In a recent study, researchers in the Netherlands have found a strong link between risk of developing RSV infection and vitamin D level at birth. Newborns with low serum vitamin D level, below 20ng/mL, have almost six fold higher risk of contracting RSV infection before their first birthday than newborns with serum vitamin level not less than 30ng/mL at birth. Vitamin D deficiency at birth is a major health hazard in infants born in temperate regions.
In the Netherlands, where the study was conducted, almost 54 per cent of healthy newborns have low plasma concentration of vitamin D. This sunshine vitamin, which the body manufactures naturally when the skin is exposed to the sun, is needed for the development of lungs and immune system in the fetus and infants. Vitamin D enhances the natural ability of the body to fight invading germs.
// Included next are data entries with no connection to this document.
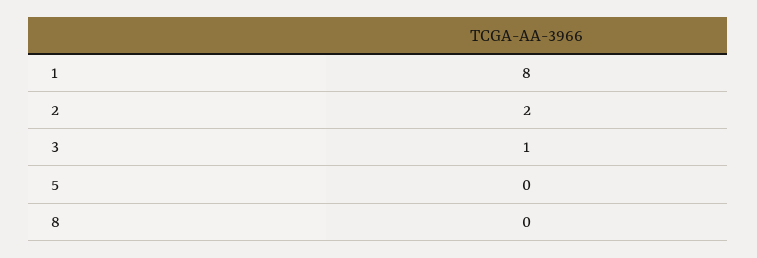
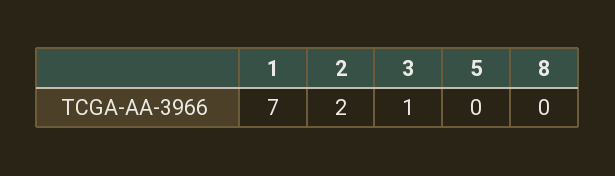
  {
-   "1": 8,
+   "1": 7,
    "2": 2,
    "3": 1,
    "5": 0,
    "8": 0
  }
RSV in infants – treatment
There are no vaccines for preventing RSV infection. In healthy infants, the infection heals naturally within a few days. It might take up to two weeks to recover completely from the illness. Give the baby small amounts of fluid at frequent intervals. During the dry winter months, increase the moisture content in the room with a cool mist vaporizer. Remove sticky nasal fluids with a bulb syringe using saline drops Use a cool-mist vaporizer to keep the air moist and make breathing easier Give your little one fluids in small amounts throughout the day. Use non- aspirin fever acetaminophen. Check the label and follow all directions carefully. This would help your baby to breath. The dry winter air tends to dry the airways in the lungs, which might cause breathing problems in babies suffering from RSV infection.
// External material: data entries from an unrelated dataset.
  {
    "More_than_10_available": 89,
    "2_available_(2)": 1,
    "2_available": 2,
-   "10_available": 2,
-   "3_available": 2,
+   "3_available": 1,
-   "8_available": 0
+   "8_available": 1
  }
Severe lower respiratory tract infection that causes breathing difficulties is treated with supplemental oxygen. To ease breathing, mucus clogging the airways might be suctioned. In the worst cases, breathing tubes might be inserted or the baby might be put on mechanical ventilation.
RSV in infants – prevention
RSV infections in infants could be prevented. Keeping the child away from a person suffering from coughs and colds could minimize the risk of contracting RSV infection. If a member in your household is suffering from RSV infection, Wash hands frequently with soap and water, especially before touching an infant. Hands should ideally be wet with water and plain or antimicrobial soap, and rubbed together for 15 to 30 seconds. Hands should be rinsed thoroughly and dried with a single-use towel.
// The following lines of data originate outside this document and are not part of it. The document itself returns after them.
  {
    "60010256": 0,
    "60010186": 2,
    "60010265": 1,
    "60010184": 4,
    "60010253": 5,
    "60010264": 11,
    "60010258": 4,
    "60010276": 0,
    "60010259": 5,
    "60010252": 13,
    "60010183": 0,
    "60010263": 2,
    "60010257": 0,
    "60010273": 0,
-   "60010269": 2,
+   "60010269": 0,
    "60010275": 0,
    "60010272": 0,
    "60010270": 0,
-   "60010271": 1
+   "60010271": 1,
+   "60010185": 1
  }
Avoid smoking in the child’s home because this increases the risk of respiratory illness. Always wash your hands with soap and water before touching the infant. To stop the infection, properly wash the utensils after eating, and do not share the utensils and crockery with people suffering from cold and cough. To prevent vitamin D deficiency in newborns, which might aggravate the risk of developing RSV infection, pregnant women should include vitamin D rich food and supplements in their daily diet.